Digital Content and Advertising Key Revenue Generators for Messaging Apps
2018 is expected to be another landmark year for mobile messaging apps.


More than 1.4 billion consumers worldwide are expected to use a mobile messaging app this year. In 2018, that number will reach 2 billion, according to estimates from eMarketer’s first global report on the apps’ reach. Double-digit growth in the number of mobile messaging users is projected through 2018, as more consumers gain mobile internet access worldwide and flock to messaging apps as cheaper alternatives to SMS, MMS and voice calls.

As outlined in a new eMarketer report, “Mobile Messaging Apps: Global User Forecast, Leaderboard and Outlook on Monetization,” by the end of 2015, 75% of smartphone users worldwide will use an over-the-top (OTT) mobile messaging app at least once a month. Such a large share is not surprising, considering smartphones are communication devices at their core and “messaging” has consistently been among the most popular mobile activities, albeit one traditionally done via SMS/MMS. For reasons ranging from cost savings to creative expression, OTT messaging apps have grown incredibly popular with mobile users the world over.


Mobile Phone Messaging App Users and Penetration Worldwide, 2014-2019 (billions, % change and % of mobile phone internet users)

With the popularity of mobile messaging apps continuing to grow, the volume of instant messages (IMs) sent annually is expected to eclipse other forms of digital messages. According to a July 2015 press release from Juniper Research, more than 94 trillion digital messages will be sent worldwide this year, a total that includes email, IM, MMS, SMS and social media. Email is expected to generate the largest share of messages, but Juniper contends that the scales will tip in favor of IM next year. The research firm projects the volume of IM will exceed email for the first time by mid-2016 and generate the largest share of digital messages sent annually.

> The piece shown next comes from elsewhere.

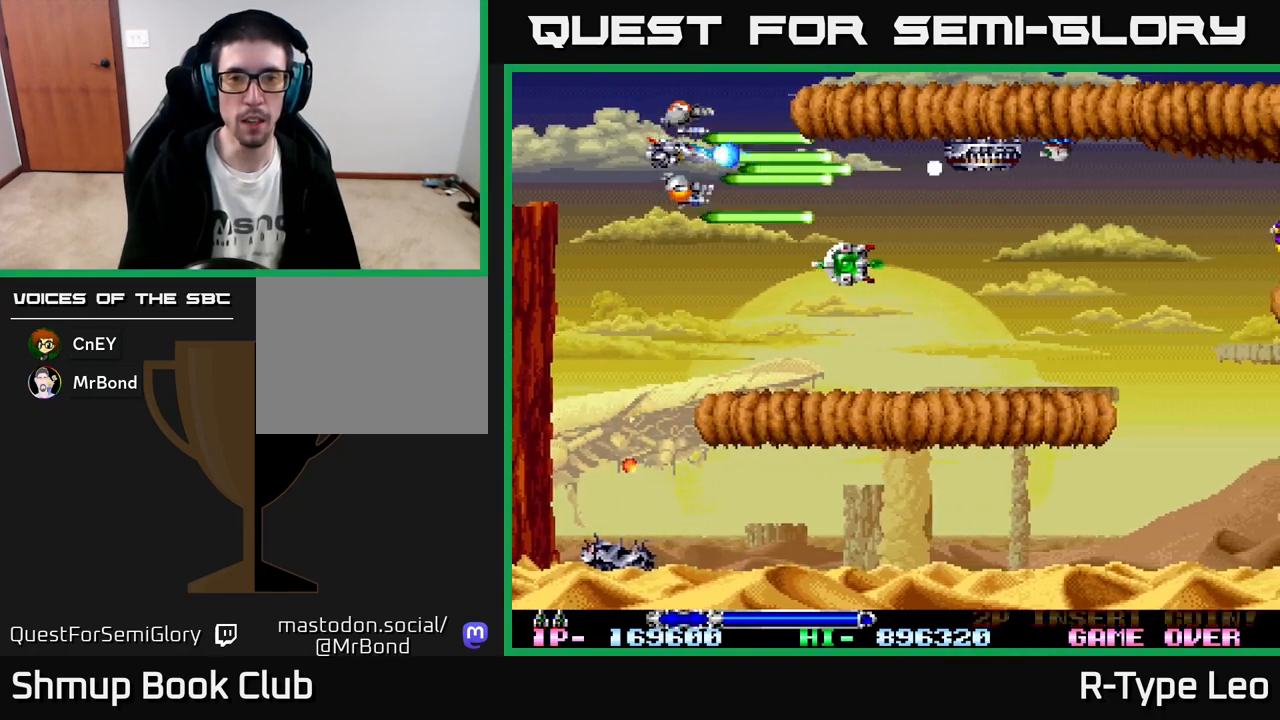
{"buttons": ["R2"], "left_stick": "center", "events": []}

Revenue and Usage Metrics for Select Mobile Messaging Apps Worldwide, 2015 & 2020

Looking ahead, 2018 is expected to be another landmark year for mobile app messaging. At that point, eMarketer projects the number of chat app users will reach 2 billion and represent more than 80% of smartphone users worldwide.

It’s premature to rank the leading messaging apps by revenue, as the apps vary widely in their stage of development—some have not even attempted to monetize their audience yet—and their philosophies on monetization differ. WeChat and Line are often held up as role models for successfully tapping into a combination of these sources to generate revenue. Digital content sales—the sale of games and emoji/sticker packs in particular—have been important drivers of revenue for both companies. Stickers alone provide two streams of revenue: one through the retail sale of sticker packs sold by the app itself, and the other from “branded stickers,” a form of brand-sponsored content.

But, as with any emerging type of advertising, there are some questions and real technical challenges ahead. As we move into 2016, in-app will continue to be top of mind for many advertisers and publishers alike.